Daimler und Linde planen Netz an Wasserstoff-Tankstellen

PKW mit flüssigem Wasserstoff befüllen. Quelle: ap

PKW mit flüssigem Wasserstoff befüllen.
Quelle: ap

Höchste Zeit für mehr Wasserstoff- tankstellen für Deutschland: Der Automobilkonzern Daimler und der Gase-Hersteller Linde tun sich zusammen, um ein flächendeckendes Netz zu erschaffen.

Anzahl der Wasserstofftankstellen soll sich nahezu verdoppeln

Nun soll auch das Netz der Wasserstofftankstellen vergrößert und verdichtet werden. Zu diesem Zweck haben sich der Automobilkonzern Daimler und der Gase-Hersteller Linde mit dem Mineralölkonzern Total, OMV, Avia und Hoyer zusammengetan.
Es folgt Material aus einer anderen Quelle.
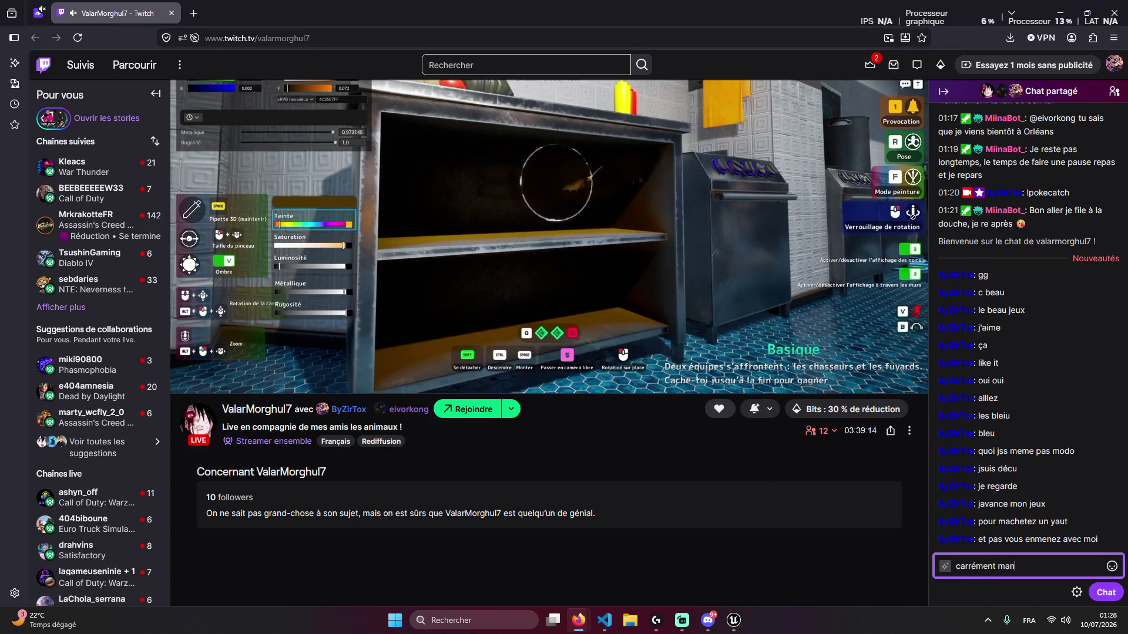
{"action": "key", "text": "Return"}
Im ersten Schritt sollen 13 Wasserstoff-Tankstellen für Brennstoffzellen-Autos entstehen, wie die Unternehmen es am vergangenen Mittwoch ankündigten. Rund 10 Millionen Euro sollen dafür investiert werden. Bereits 2011 wurde dieses Projekt zusammen von Linde und Daimler in die Wege geleitet. Im Moment gibt es in ganz Deutschland nur 16 öffentliche Wasserstoff-Tankstellen.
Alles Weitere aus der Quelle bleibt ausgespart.